### PROBLEM REQUIREMENTS
Output each record in full, exactly as it stands.

### RECORDS SHOWN

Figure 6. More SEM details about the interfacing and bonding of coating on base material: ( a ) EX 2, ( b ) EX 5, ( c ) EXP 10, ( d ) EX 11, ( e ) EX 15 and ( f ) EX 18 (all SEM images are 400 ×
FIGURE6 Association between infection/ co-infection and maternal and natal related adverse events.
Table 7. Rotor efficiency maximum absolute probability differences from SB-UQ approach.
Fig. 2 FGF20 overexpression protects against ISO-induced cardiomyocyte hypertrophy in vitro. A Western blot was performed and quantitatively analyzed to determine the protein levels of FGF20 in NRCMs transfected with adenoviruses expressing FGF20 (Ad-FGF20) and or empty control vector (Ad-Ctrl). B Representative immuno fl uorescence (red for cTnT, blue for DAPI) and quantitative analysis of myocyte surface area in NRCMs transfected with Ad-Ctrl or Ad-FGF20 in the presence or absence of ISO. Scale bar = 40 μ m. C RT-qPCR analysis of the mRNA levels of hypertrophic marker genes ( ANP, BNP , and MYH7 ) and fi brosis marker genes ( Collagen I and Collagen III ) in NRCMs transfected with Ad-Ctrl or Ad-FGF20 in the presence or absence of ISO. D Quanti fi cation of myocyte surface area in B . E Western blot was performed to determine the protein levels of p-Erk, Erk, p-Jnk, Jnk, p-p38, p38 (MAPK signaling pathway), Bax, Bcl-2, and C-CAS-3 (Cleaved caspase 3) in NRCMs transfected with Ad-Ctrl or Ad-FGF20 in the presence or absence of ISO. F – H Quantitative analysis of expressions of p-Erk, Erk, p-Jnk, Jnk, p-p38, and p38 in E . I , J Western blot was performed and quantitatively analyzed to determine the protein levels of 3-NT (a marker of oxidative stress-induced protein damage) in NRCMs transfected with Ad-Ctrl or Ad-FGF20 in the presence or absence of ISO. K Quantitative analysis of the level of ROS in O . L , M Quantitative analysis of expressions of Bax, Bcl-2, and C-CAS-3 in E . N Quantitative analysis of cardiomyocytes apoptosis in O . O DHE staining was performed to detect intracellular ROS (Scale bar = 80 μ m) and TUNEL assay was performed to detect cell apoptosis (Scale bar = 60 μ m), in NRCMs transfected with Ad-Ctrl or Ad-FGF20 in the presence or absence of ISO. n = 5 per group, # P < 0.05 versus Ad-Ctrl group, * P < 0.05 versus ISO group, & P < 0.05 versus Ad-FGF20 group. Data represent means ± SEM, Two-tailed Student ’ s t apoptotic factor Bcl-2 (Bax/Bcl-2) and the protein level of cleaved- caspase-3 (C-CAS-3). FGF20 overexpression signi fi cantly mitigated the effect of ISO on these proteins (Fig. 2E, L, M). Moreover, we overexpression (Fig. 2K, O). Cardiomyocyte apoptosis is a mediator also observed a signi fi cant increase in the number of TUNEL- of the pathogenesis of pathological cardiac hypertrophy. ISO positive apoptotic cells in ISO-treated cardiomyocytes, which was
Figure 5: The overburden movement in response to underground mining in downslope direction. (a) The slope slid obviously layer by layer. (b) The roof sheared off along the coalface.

### EXERCISE SOLUTION
Figure 6. More SEM details about the interfacing and bonding of coating on base material: ( a ) EX 2, ( b ) EX 5, ( c ) EXP 10, ( d ) EX 11, ( e ) EX 15 and ( f ) EX 18 (all SEM images are 400 ×
FIGURE6 Association between infection/ co-infection and maternal and natal related adverse events.
Table 7. Rotor efficiency maximum absolute probability differences from SB-UQ approach.
Fig. 2 FGF20 overexpression protects against ISO-induced cardiomyocyte hypertrophy in vitro. A Western blot was performed and quantitatively analyzed to determine the protein levels of FGF20 in NRCMs transfected with adenoviruses expressing FGF20 (Ad-FGF20) and or empty control vector (Ad-Ctrl). B Representative immuno fl uorescence (red for cTnT, blue for DAPI) and quantitative analysis of myocyte surface area in NRCMs transfected with Ad-Ctrl or Ad-FGF20 in the presence or absence of ISO. Scale bar = 40 μ m. C RT-qPCR analysis of the mRNA levels of hypertrophic marker genes ( ANP, BNP , and MYH7 ) and fi brosis marker genes ( Collagen I and Collagen III ) in NRCMs transfected with Ad-Ctrl or Ad-FGF20 in the presence or absence of ISO. D Quanti fi cation of myocyte surface area in B . E Western blot was performed to determine the protein levels of p-Erk, Erk, p-Jnk, Jnk, p-p38, p38 (MAPK signaling pathway), Bax, Bcl-2, and C-CAS-3 (Cleaved caspase 3) in NRCMs transfected with Ad-Ctrl or Ad-FGF20 in the presence or absence of ISO. F – H Quantitative analysis of expressions of p-Erk, Erk, p-Jnk, Jnk, p-p38, and p38 in E . I , J Western blot was performed and quantitatively analyzed to determine the protein levels of 3-NT (a marker of oxidative stress-induced protein damage) in NRCMs transfected with Ad-Ctrl or Ad-FGF20 in the presence or absence of ISO. K Quantitative analysis of the level of ROS in O . L , M Quantitative analysis of expressions of Bax, Bcl-2, and C-CAS-3 in E . N Quantitative analysis of cardiomyocytes apoptosis in O . O DHE staining was performed to detect intracellular ROS (Scale bar = 80 μ m) and TUNEL assay was performed to detect cell apoptosis (Scale bar = 60 μ m), in NRCMs transfected with Ad-Ctrl or Ad-FGF20 in the presence or absence of ISO. n = 5 per group, # P < 0.05 versus Ad-Ctrl group, * P < 0.05 versus ISO group, & P < 0.05 versus Ad-FGF20 group. Data represent means ± SEM, Two-tailed Student ’ s t apoptotic factor Bcl-2 (Bax/Bcl-2) and the protein level of cleaved- caspase-3 (C-CAS-3). FGF20 overexpression signi fi cantly mitigated the effect of ISO on these proteins (Fig. 2E, L, M). Moreover, we overexpression (Fig. 2K, O). Cardiomyocyte apoptosis is a mediator also observed a signi fi cant increase in the number of TUNEL- of the pathogenesis of pathological cardiac hypertrophy. ISO positive apoptotic cells in ISO-treated cardiomyocytes, which was
Figure 5: The overburden movement in response to underground mining in downslope direction. (a) The slope slid obviously layer by layer. (b) The roof sheared off along the coalface.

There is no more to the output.